* **Extracted information**
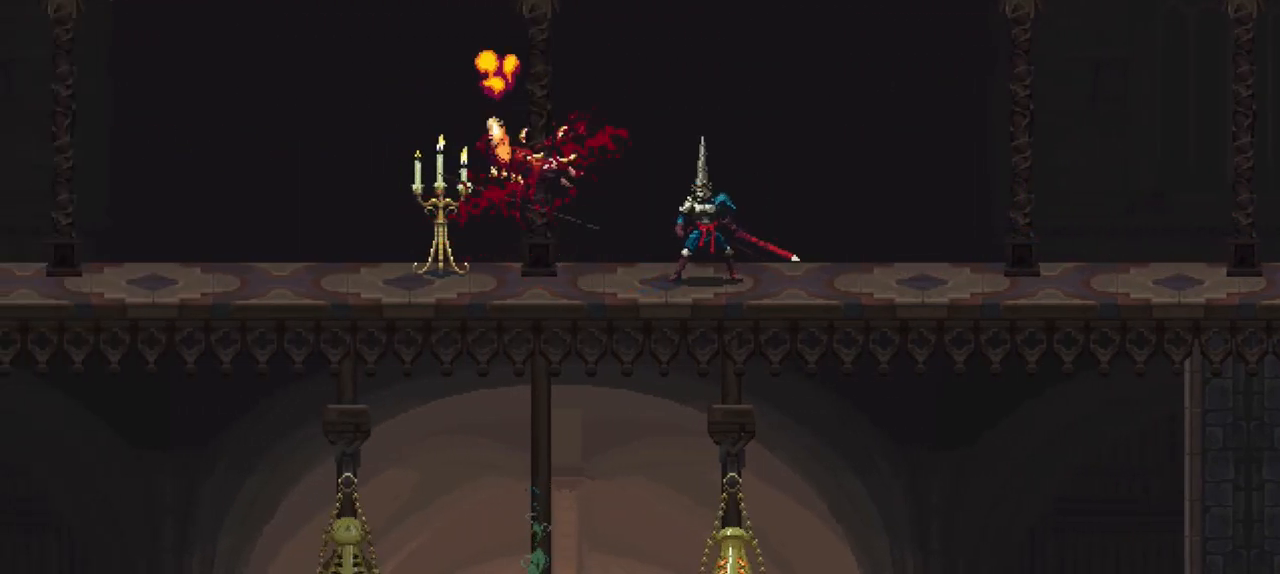
{"dt_ms": 500, "buttons": [], "left_stick": "center", "right_stick": "center", "events": []}
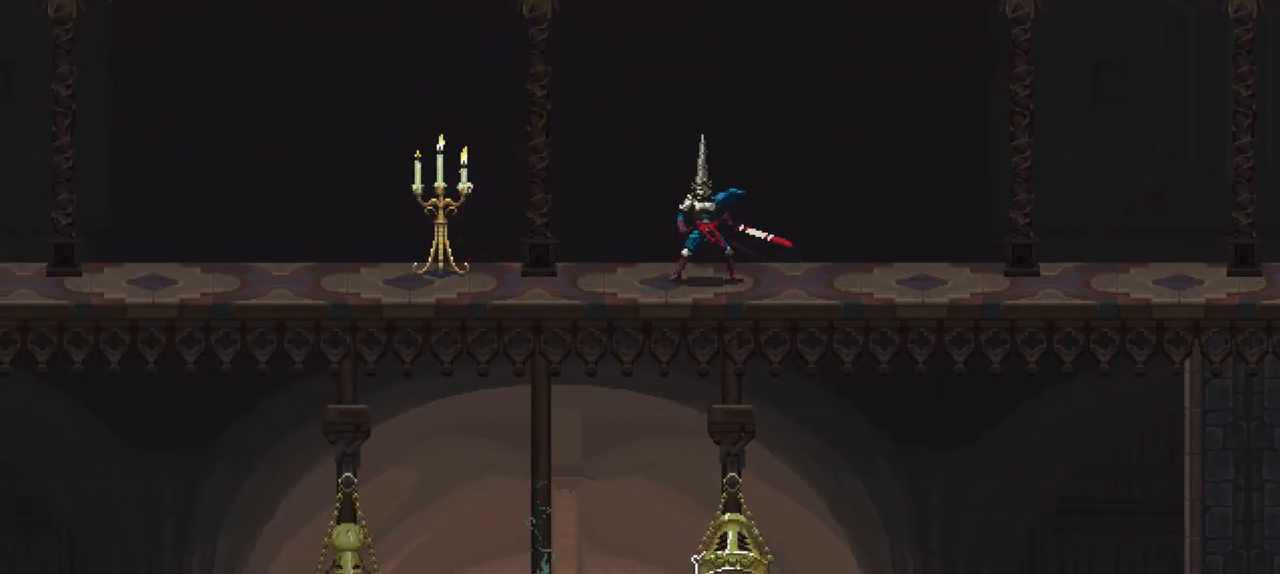
{"dt_ms": 500, "buttons": [], "left_stick": "down-right", "right_stick": "center", "events": [[167, "left_stick", "down-right"], [233, "X", "down"], [500, "X", "up"]]}
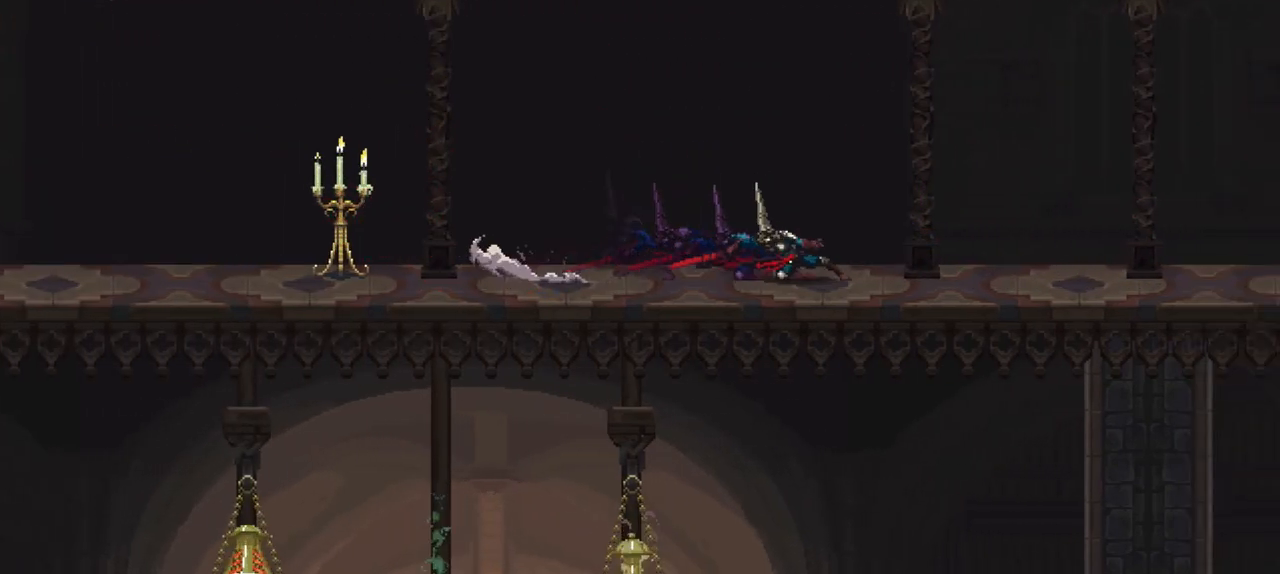
{"dt_ms": 500, "buttons": ["X"], "left_stick": "down-right", "right_stick": "center", "events": [[233, "X", "down"]]}
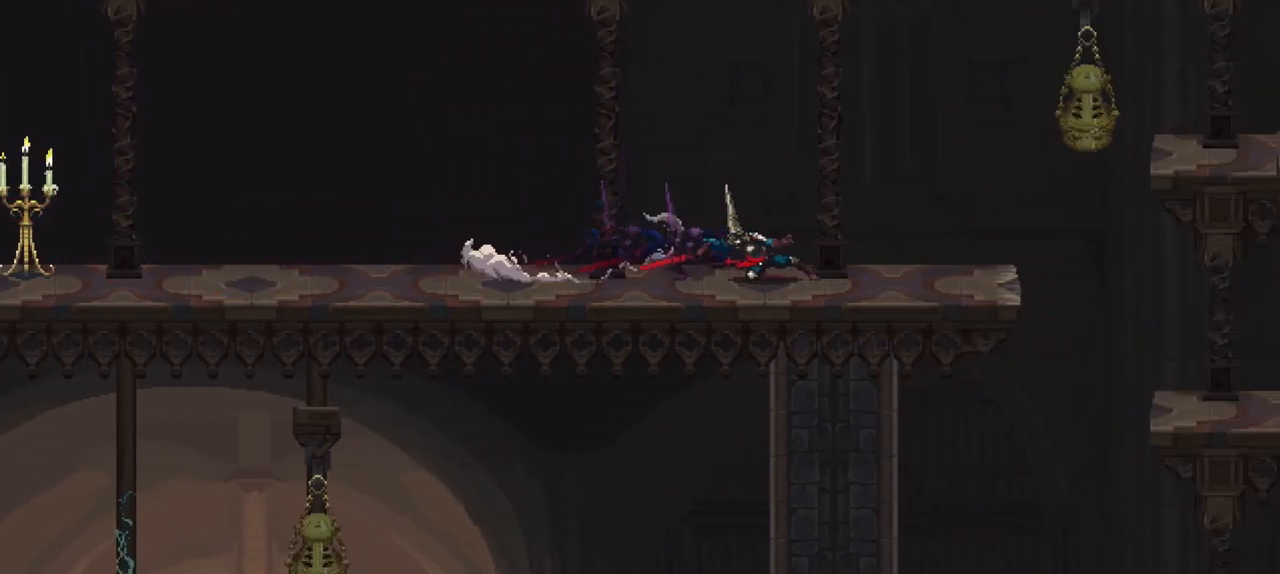
{"dt_ms": 500, "buttons": [], "left_stick": "center", "right_stick": "center", "events": [[67, "X", "up"], [133, "left_stick", "right"], [333, "left_stick", "center"]]}
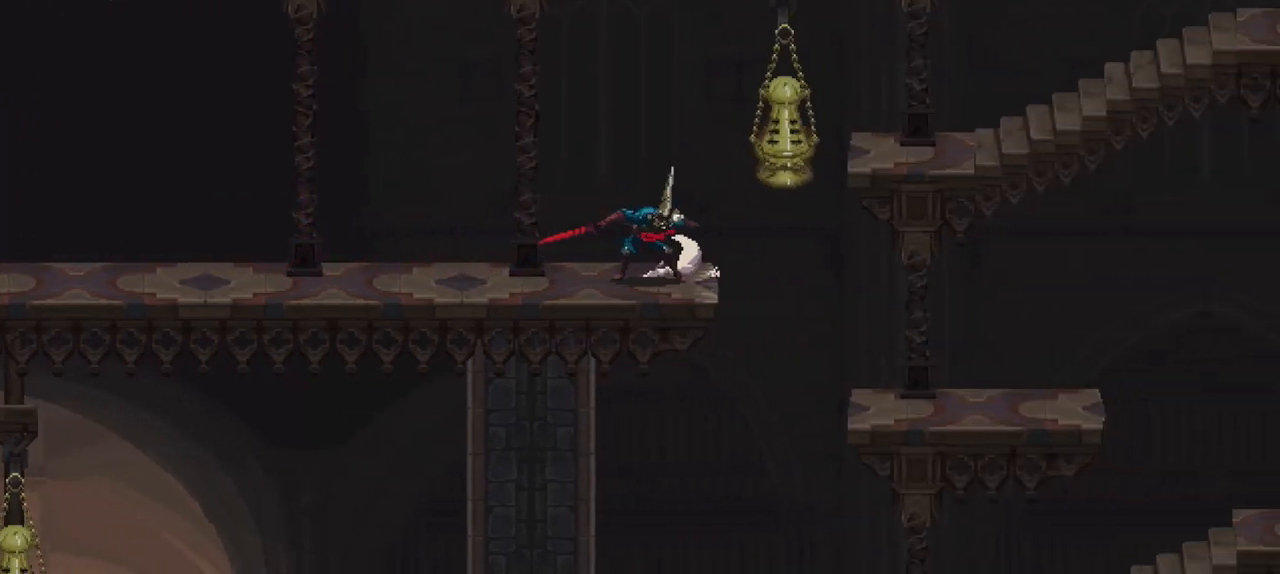
{"dt_ms": 500, "buttons": [], "left_stick": "center", "right_stick": "center", "events": []}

* **Exercise description**
An exact copy of every entry, without pictures, should be your output.

* **Solution**
{"dt_ms": 500, "buttons": [], "left_stick": "center", "right_stick": "center", "events": []}
{"dt_ms": 500, "buttons": [], "left_stick": "down-right", "right_stick": "center", "events": [[167, "left_stick", "down-right"], [233, "X", "down"], [500, "X", "up"]]}
{"dt_ms": 500, "buttons": ["X"], "left_stick": "down-right", "right_stick": "center", "events": [[233, "X", "down"]]}
{"dt_ms": 500, "buttons": [], "left_stick": "center", "right_stick": "center", "events": [[67, "X", "up"], [133, "left_stick", "right"], [333, "left_stick", "center"]]}
{"dt_ms": 500, "buttons": [], "left_stick": "center", "right_stick": "center", "events": []}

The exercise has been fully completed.